As a music student, I am constantly facing new challenges, finding myself short, and trying to rectify that. Doing that without losing confidence and focus is what I’m always trying to do. Faltering in that path in any way is probably the only thing to be afraid of.
Carnatic music is a competitive field. There are so many talented musicians, vying with one another. Despite the hardship, what makes this journey worth it for you?

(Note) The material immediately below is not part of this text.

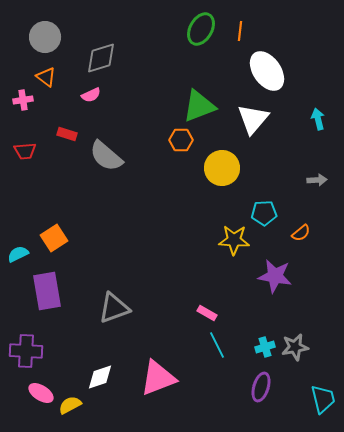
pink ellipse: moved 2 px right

I agree that it is a tough industry. And that there are definitely many tremendously capable and talented musicians. However, I am not here to compete with anyone. In art, there is space for everyone. I am here because there is nowhere else I would rather be. I am obsessed with music, my violin, my singing, my Guru and I want to be in this for as long as I can. Yes, once you start performing, commercial success and vertical progression are seen as hugely important factors, and they are to a certain extent.
Every performer needs a stage and an audience – it is a source of encouragement and affirmation for the performer. I’m very grateful for each opportunity that comes my way. On my part, I try my best to establish a connection with my audience, as that is what I am here to do, as a performer. When that happens, the audience and I travel together and that moment makes everything worth it.